TASK DESCRIPTION —
How many lines in the data below contain the string "context"? Case counts. Reply with the number alone.

=======

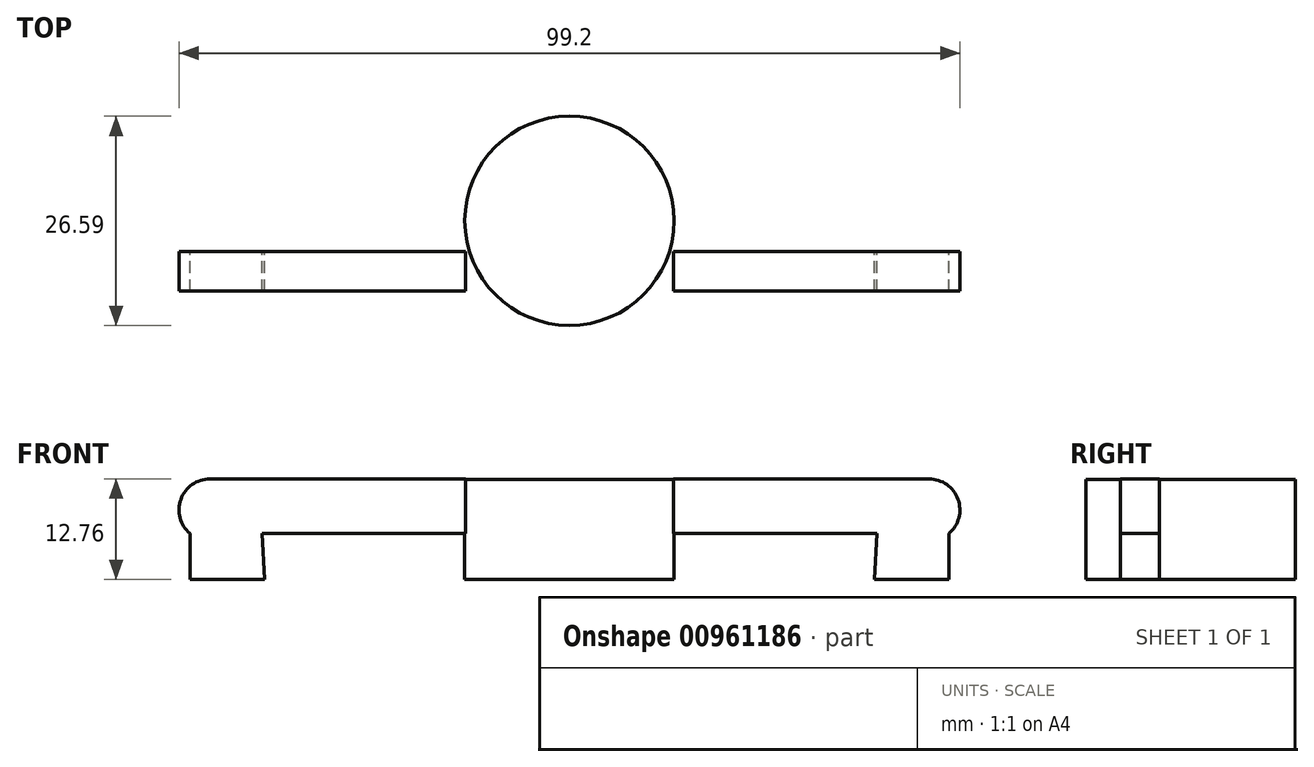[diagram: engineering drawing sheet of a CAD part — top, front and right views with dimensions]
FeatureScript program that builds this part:
annotation { "Feature Type Name" : "Feature", "Feature Type Description" : "" }
export const myFeature = defineFeature(function(context is Context, id is Id, definition is map)
    precondition{}
    {
        {
            var Q0;
            Q0=qCreatedBy(makeId("Top.planeOp"),FACE);
            var sketch = newSketch(context, id + "F0", { "sketchPlane" : qUnion([Q0])});
            skCircle(sketch, "E0", {"center": v(-7.4, 3.94) * mm, "radius": 13.3 * mm});
            skSolve(sketch);
        }
        {
            var Q0;
            Q0=makeQuery(id+"F0.imprint","IMPRINT",FACE,{"disambiguationData":[TD([[makeQuery(id+"F0.imprint","IMPRINT",EDGE,{"derivedFrom":sQuery(id+"F0.wireOp",EDGE,"E0")}),1.0]])]});
            extrude(context, id + "F1", {"entities" : qUnion([Q0]), "depth" : 12.7 * mm, "offsetDistance" : 25.4 * mm});
        }
        {
            var Q0;
            Q0=qCreatedBy(makeId("Front.planeOp"),FACE);
            var sketch = newSketch(context, id + "F2", { "sketchPlane" : qUnion([Q0])});
            skLineSegment(sketch, "E1", {"start": v(5.83, 12.76) * mm, "end": v(38.27, 12.76) * mm});
            skLineSegment(sketch, "E2", {"start": v(5.83, 12.76) * mm, "end": v(5.83, 5.83) * mm});
            skLineSegment(sketch, "E3", {"start": v(5.83, 5.83) * mm, "end": v(31.66, 5.83) * mm});
            skArc(sketch, "E4", {"start": v(40.8, 5.83) * mm, "mid": v(41.96, 10.18) * mm, "end": v(38.27, 12.76) * mm});
            skLineSegment(sketch, "E5", {"start": v(40.8, 5.83) * mm, "end": v(40.8, 0) * mm});
            skLineSegment(sketch, "E6", {"start": v(40.8, 0) * mm, "end": v(31.34, 0) * mm});
            skLineSegment(sketch, "E7", {"start": v(31.34, 0) * mm, "end": v(31.66, 5.83) * mm});
            skLineSegment(sketch, "E8.MirrorCS", {"start": v(-20.63, 12.76) * mm, "end": v(-53.08, 12.76) * mm});
            skLineSegment(sketch, "E9.MirrorCS", {"start": v(-20.63, 12.76) * mm, "end": v(-20.63, 5.83) * mm});
            skLineSegment(sketch, "E10.MirrorCS", {"start": v(-20.63, 5.83) * mm, "end": v(-46.46, 5.83) * mm});
            skLineSegment(sketch, "E11.MirrorCS", {"start": v(-46.15, 0) * mm, "end": v(-46.46, 5.83) * mm});
            skLineSegment(sketch, "E12.MirrorCS", {"start": v(-55.6, 0) * mm, "end": v(-46.15, 0) * mm});
            skLineSegment(sketch, "E13.MirrorCS", {"start": v(-55.6, 5.83) * mm, "end": v(-55.6, 0) * mm});
            skArc(sketch, "E14.MirrorCS", {"start": v(-55.6, 5.83) * mm, "mid": v(-56.76, 10.18) * mm, "end": v(-53.08, 12.76) * mm});
            skSolve(sketch);
        }
        {
            var Q0;
            Q0=makeQuery(id+"F2.imprint","IMPRINT",FACE,{"disambiguationData":[TD([[makeQuery(id+"F2.imprint","IMPRINT",EDGE,{"derivedFrom":sQuery(id+"F2.wireOp",EDGE,"E1")}),-1.0]])]});
            var Q1;
            Q1=makeQuery(id+"F2.imprint","IMPRINT",FACE,{"disambiguationData":[TD([[makeQuery(id+"F2.imprint","IMPRINT",EDGE,{"derivedFrom":sQuery(id+"F2.wireOp",EDGE,"E8.MirrorCS")}),1.0]])]});
            extrude(context, id + "F3", {"entities" : qUnion([Q0, Q1]), "depth" : 5 * mm, "offsetDistance" : 25.4 * mm});
        }
    });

=======

CORRECT ANSWER —
5